Exercise data:
※
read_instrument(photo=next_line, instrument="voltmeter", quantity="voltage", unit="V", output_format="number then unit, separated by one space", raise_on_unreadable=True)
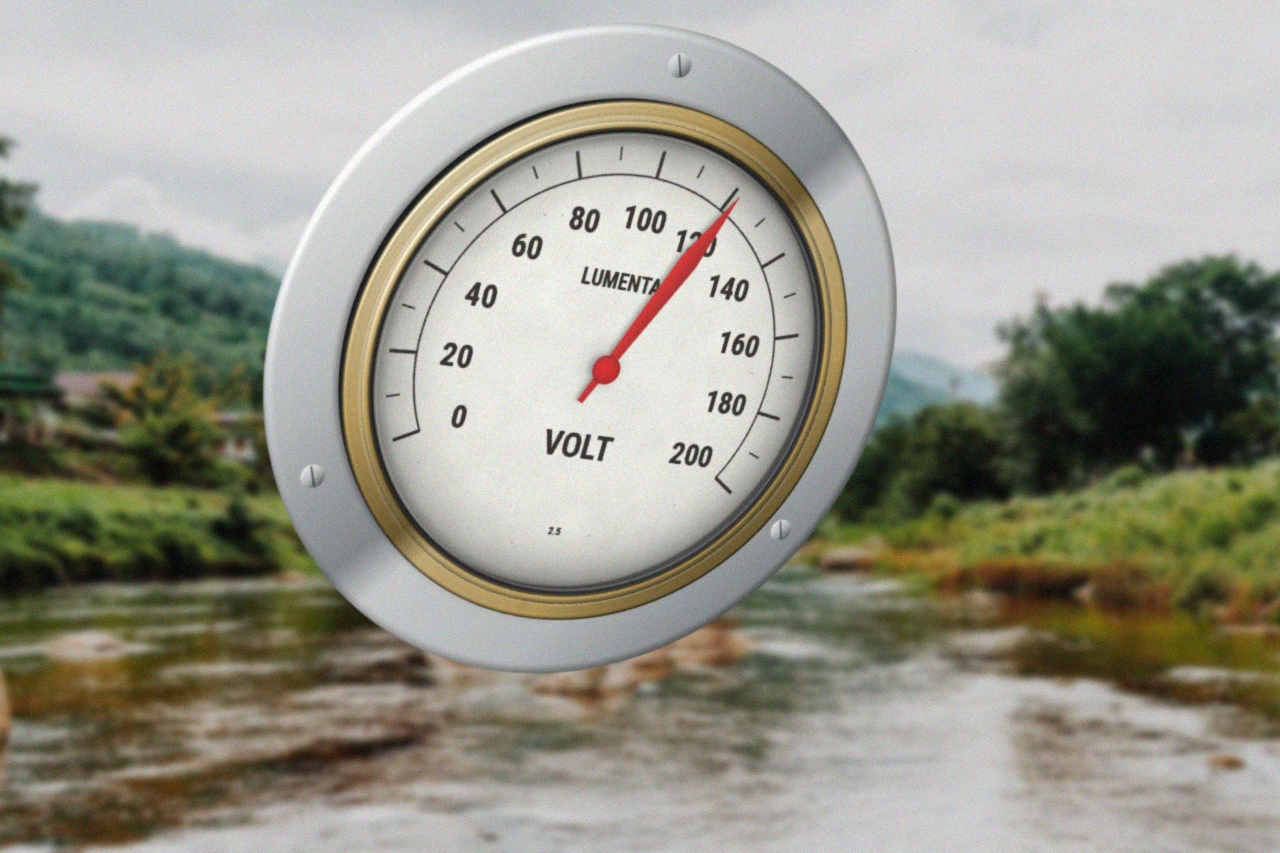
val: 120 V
※
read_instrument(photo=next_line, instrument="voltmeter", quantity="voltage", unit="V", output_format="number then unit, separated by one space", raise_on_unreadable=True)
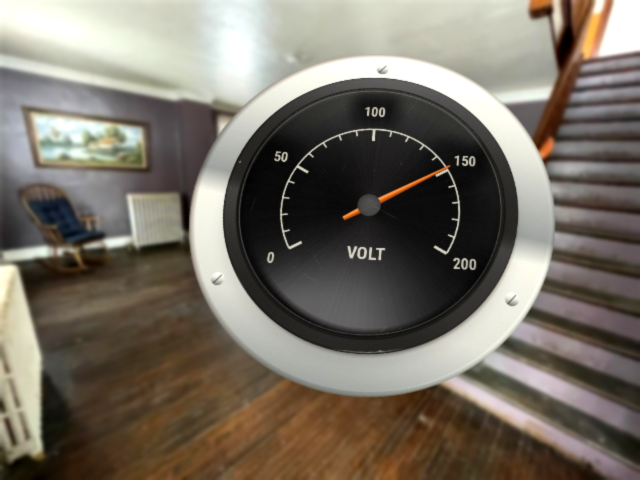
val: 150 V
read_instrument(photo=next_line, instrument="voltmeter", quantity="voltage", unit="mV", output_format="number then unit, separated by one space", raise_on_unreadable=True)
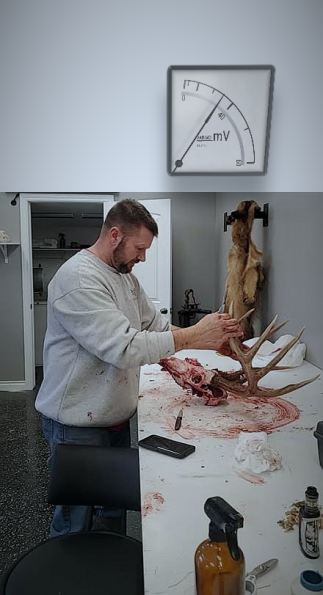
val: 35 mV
※
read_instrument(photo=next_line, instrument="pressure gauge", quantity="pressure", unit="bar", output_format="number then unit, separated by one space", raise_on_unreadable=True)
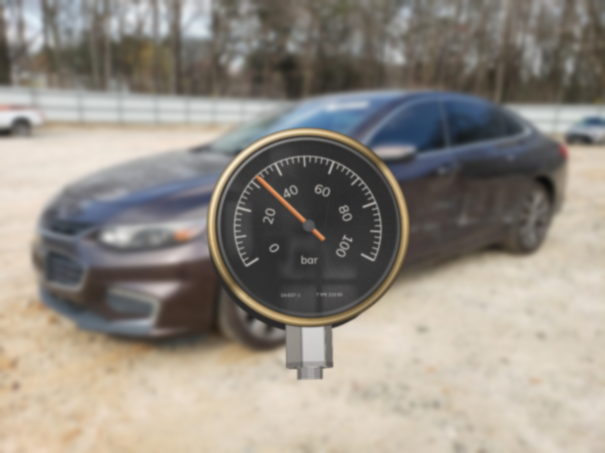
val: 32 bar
※
Work instruction:
Please state how many lines of the material above contain the string "gauge", and reply with the number alone.

Answer box:
1